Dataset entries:
--
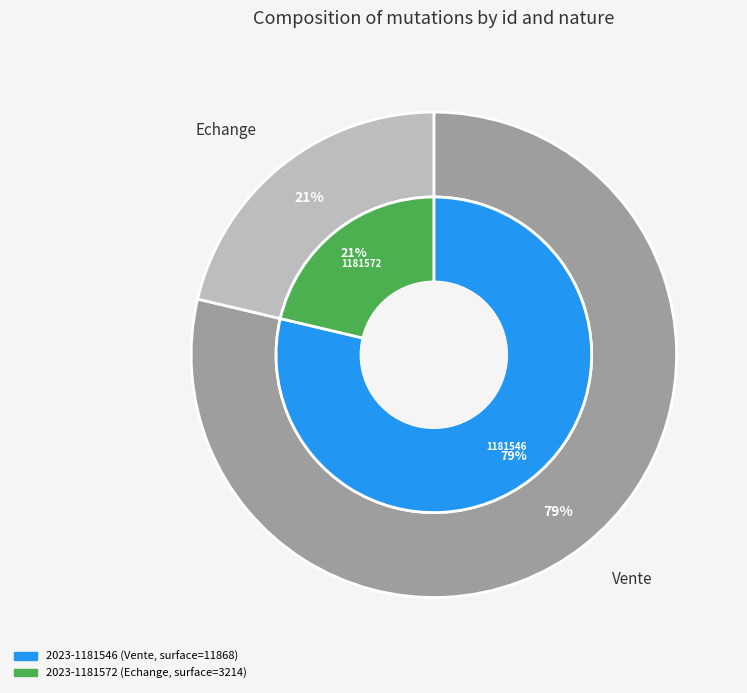

Which has a higher value, 2023-1181546 or 2023-1181572?

2023-1181546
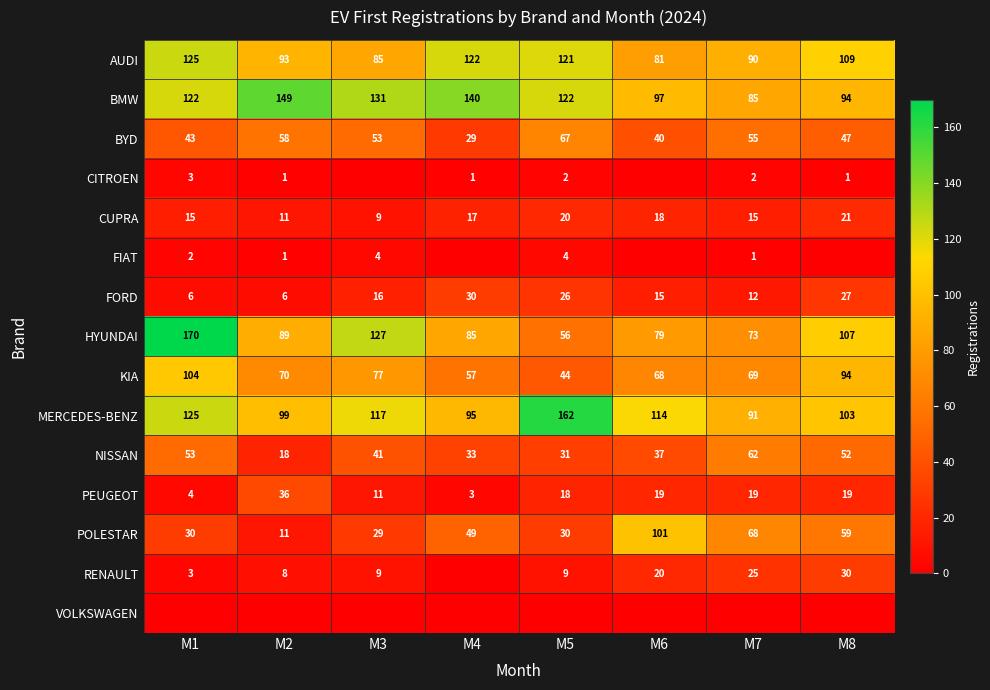

What is the approximate value of BYD at M8?

47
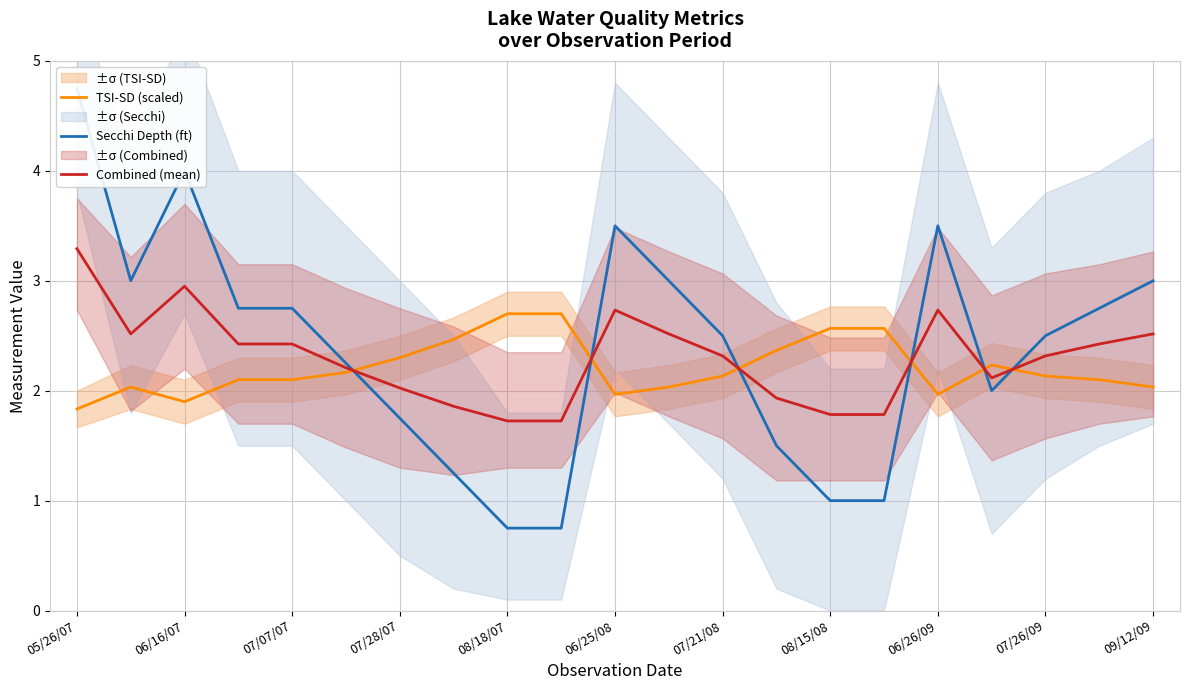

Which category has the highest value in the Combined (mean) series?

05/26/07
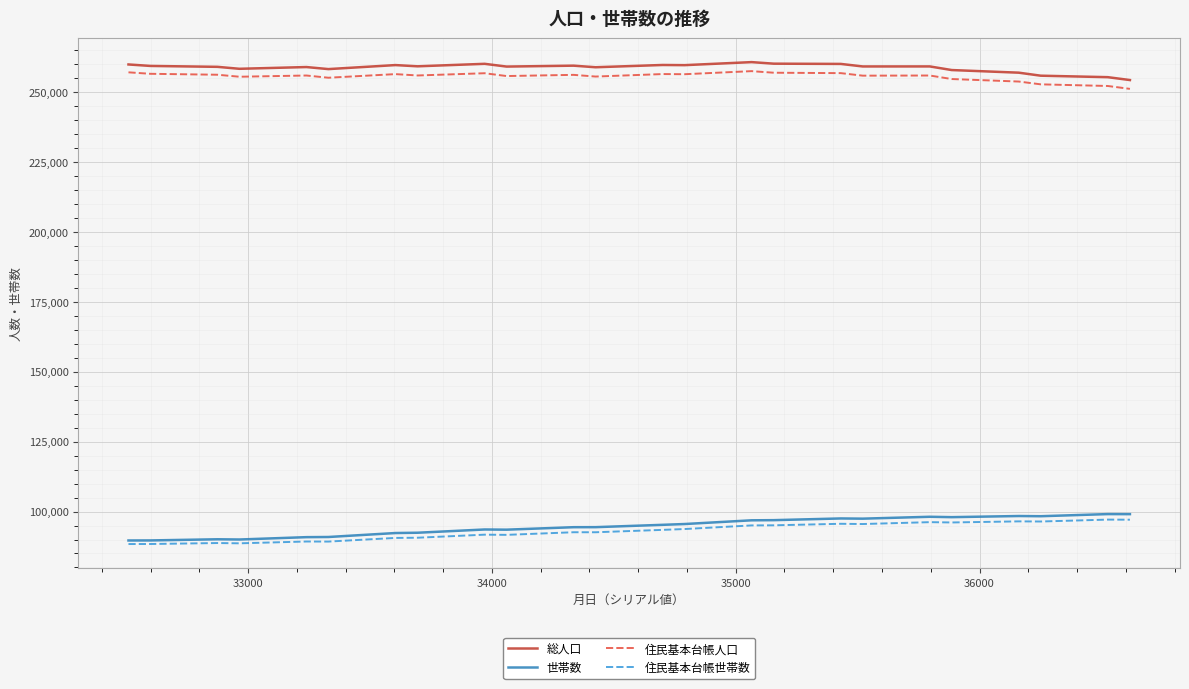

What is the minimum value for 住民基本台帳人口?

251028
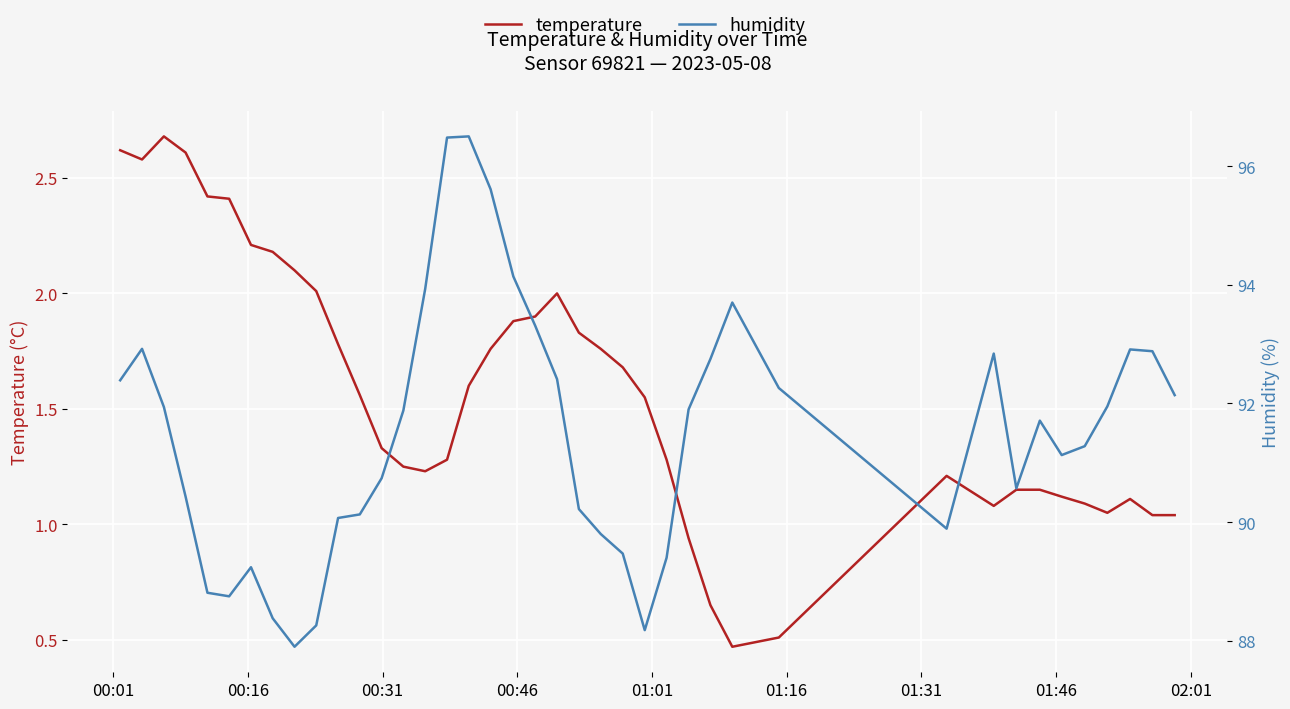

What is the lowest value of the temperature series?

0.5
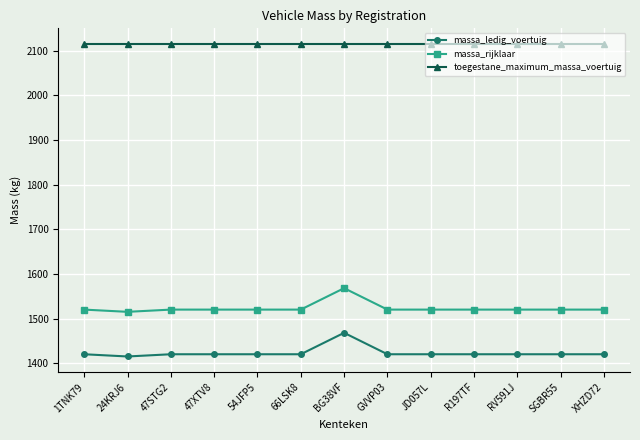

What is the total value across all series at JD057L?

5055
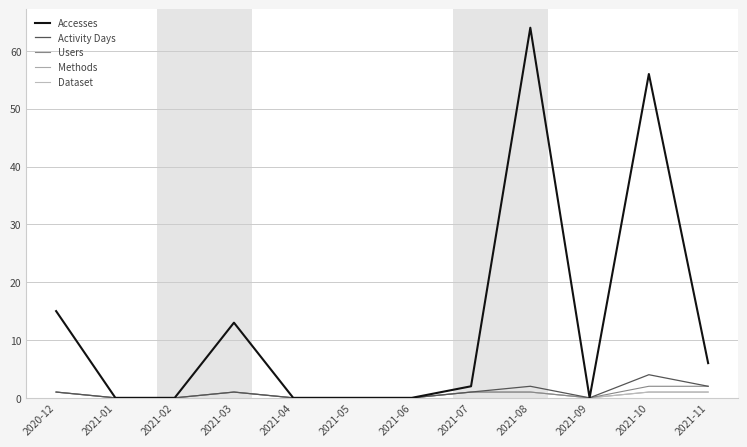

At which label does Methods reach its peak?

2020-12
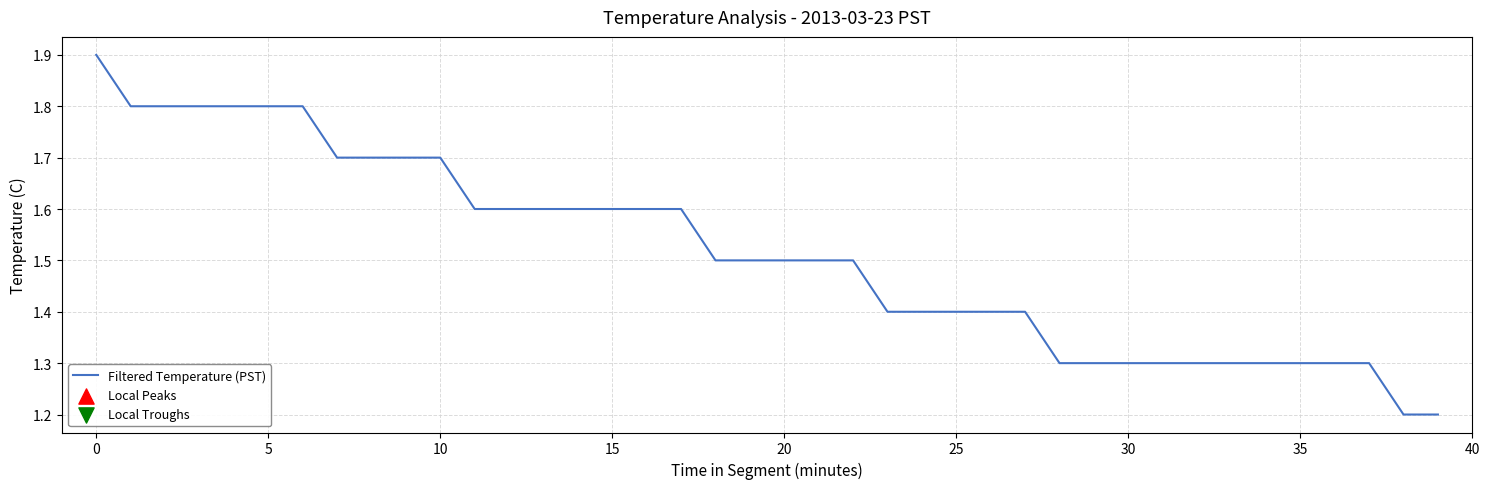

What is the difference between the maximum and minimum values?

0.7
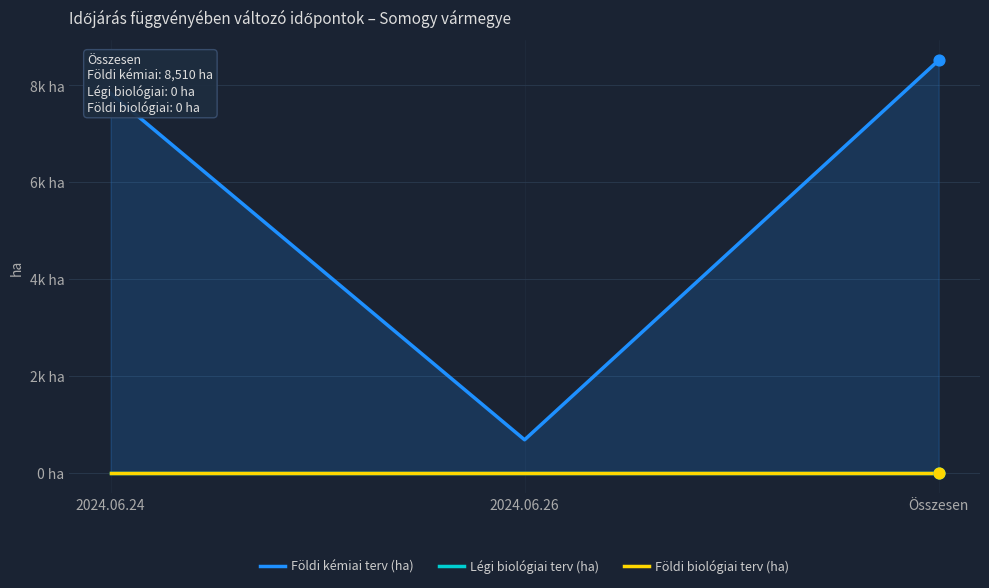

Which series has the largest total across all categories?

Földi kémiai terv (ha)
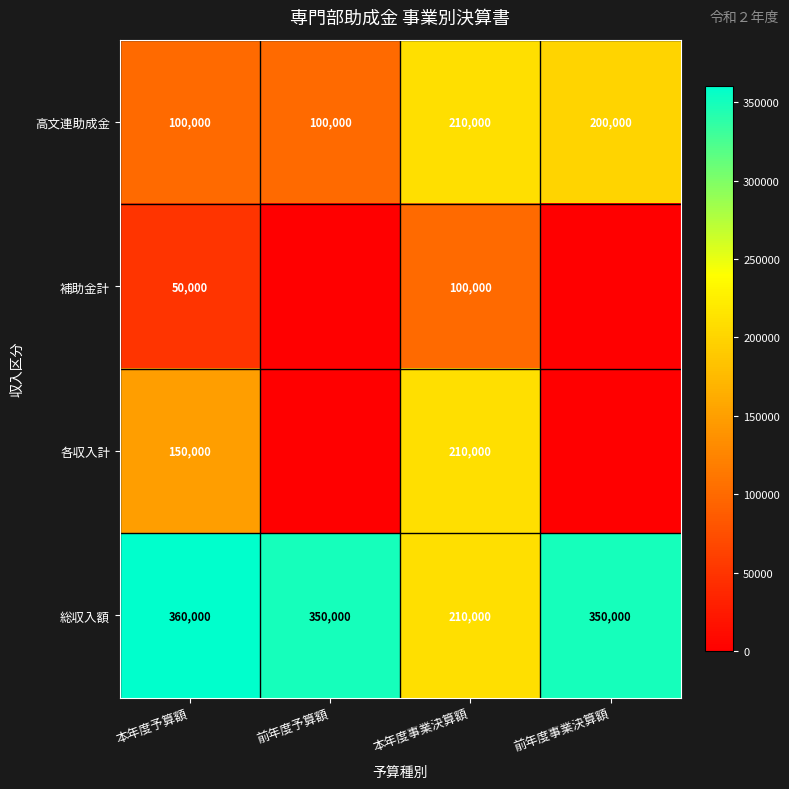

True or false: 補助金計 has a value of 50000 at 本年度予算額.

True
--
# Work to be completed
Count the lines in the items above that contain the word "True". Reply with the number only.

# Completed task
2